1000 A.D.: The church declares Nov. 2 All Souls’ Day
By the turn of the first millennium, Christian influence on the holiday had become widespread and the church declared the following day—Nov. 2—as All Souls’ Day in honor of the dead. According to History.com: “It’s widely believed today that the church was attempting to replace the Celtic festival of the dead with a related, church-sanctioned holiday.”
[Pictured: Young girl at a grave on All Soul’s Day.]
1300s–1500s: Aztecs begin celebrating Día de Los Muertos
As the three days of spirited celebration—All Hallows’ Eve (Oct. 31), All Hallows’ Day (Nov. 1), and All Souls’ Day (Nov. 2)—continued gaining popularity in Europe, the Aztecs in Mexico, meanwhile, began performing rituals of their own honoring the dead. These would later evolve into “Día de Los Muertos,” or Day of the Dead, a holiday that’s merged in recent years with Halloween in some parts of Mexico and the United States. Today, instead of saying “trick or treat,” Mexican children ask for candy by saying, “¿Me da mi calaverita?,” which means “Can you give me my little skull?”
1600s: Settlers bring Halloween to North America
By the 1600s, All Hallows’ Day festivals had become fairly well established in Europe.
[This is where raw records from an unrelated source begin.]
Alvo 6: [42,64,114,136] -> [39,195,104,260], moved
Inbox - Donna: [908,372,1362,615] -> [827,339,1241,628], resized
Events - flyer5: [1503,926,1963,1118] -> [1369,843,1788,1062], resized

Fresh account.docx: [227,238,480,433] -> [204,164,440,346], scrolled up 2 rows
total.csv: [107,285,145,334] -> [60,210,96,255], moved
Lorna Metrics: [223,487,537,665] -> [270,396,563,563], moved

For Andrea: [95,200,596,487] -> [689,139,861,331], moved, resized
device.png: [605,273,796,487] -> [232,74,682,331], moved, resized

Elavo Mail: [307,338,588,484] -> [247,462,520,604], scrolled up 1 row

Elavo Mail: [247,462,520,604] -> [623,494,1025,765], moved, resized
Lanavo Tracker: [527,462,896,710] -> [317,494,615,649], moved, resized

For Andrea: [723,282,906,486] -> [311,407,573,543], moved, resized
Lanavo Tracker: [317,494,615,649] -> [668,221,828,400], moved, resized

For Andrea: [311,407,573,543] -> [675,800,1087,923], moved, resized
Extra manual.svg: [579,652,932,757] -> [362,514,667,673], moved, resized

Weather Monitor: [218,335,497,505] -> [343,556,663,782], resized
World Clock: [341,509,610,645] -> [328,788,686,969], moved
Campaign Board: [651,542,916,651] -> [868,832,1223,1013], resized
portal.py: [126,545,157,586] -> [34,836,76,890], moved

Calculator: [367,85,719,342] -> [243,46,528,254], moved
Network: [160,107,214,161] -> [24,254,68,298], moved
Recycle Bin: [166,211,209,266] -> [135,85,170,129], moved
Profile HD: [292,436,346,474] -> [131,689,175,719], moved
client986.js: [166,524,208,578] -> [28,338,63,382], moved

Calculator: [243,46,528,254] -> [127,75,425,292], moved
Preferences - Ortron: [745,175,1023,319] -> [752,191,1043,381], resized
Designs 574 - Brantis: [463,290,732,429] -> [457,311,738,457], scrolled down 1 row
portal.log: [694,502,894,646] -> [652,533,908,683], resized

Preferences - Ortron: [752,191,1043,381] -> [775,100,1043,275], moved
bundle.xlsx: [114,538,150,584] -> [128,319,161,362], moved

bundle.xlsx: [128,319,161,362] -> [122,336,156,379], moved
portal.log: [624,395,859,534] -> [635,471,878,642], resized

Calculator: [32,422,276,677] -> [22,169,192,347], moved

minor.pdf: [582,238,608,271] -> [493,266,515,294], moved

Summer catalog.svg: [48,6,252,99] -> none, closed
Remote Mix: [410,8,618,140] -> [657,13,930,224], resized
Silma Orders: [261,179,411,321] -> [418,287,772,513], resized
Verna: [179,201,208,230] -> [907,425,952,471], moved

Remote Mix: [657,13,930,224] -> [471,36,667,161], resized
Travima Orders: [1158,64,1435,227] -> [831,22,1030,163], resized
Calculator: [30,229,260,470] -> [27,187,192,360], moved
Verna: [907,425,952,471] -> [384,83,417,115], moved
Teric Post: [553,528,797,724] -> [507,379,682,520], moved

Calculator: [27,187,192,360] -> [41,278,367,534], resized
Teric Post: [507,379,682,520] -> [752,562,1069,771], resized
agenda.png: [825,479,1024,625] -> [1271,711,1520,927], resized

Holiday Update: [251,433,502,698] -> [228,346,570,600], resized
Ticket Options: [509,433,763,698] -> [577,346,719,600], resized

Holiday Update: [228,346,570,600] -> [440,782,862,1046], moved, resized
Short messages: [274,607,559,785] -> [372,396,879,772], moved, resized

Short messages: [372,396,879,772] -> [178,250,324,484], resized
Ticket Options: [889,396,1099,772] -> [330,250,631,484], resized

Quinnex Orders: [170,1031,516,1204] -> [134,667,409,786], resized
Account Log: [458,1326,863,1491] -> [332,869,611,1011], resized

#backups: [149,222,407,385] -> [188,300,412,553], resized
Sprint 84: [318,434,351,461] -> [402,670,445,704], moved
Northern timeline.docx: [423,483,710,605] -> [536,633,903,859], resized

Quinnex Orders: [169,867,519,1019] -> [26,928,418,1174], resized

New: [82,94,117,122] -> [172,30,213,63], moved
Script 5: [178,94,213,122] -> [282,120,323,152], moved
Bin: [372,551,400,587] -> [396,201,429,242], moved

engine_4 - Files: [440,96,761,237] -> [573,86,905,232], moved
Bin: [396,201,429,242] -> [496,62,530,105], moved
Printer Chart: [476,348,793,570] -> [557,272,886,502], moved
When settlers began arriving in North America, they brought the holiday with them. As these traditions merged with American Indian customs, things like oral storytelling, plays, skits, ghost stories, fortune telling, dancing, and other types of performance art were incorporated into the festivities.
[Pictured: Illustration to Robert Burns' poem "Halloween" by J.M. Wright and Edward Scriven.]
1620–90s: Pilgrim fear of witches popularizes black cat symbol
Black cats had been considered a symbol of the devil in the Middle Ages, and before that, they were associated with spirits and gods by the Egyptians. European witch trials in the 16th century brought with them the presumption that those practicing witchcraft could turn into cats (at the time, some of those accused of witchcraft also had alley cats that had been taken in as pets). That paranoia traveled to the New World with the pilgrims; witches’ relationships with cats (and making their victims purr) figured prominently in the Salem Witch Trials of 1692 and 1693. Today, cats are depicted next to witches in Halloween decor and are popular costumes.
1800s: Irish legend of 'Stingy Jack' prompts pumpkin-carving
In the 19th century, the Irish started carving turnips in response to the legend of Stingy Jack, a man who was condemned to walk the Earth for eternity after a bungled ploy with the devil. The turnips—which bore scary faces—were set outside homes to frighten Jack away. When the potato famine occurred, forcing droves to head to America, the immigrants brought the tradition with them which ultimately became pumpkin-carving, hence the name “jack-o’-lantern.”
[Pictured: University of Southern California student Halloween party, ca. 1890.]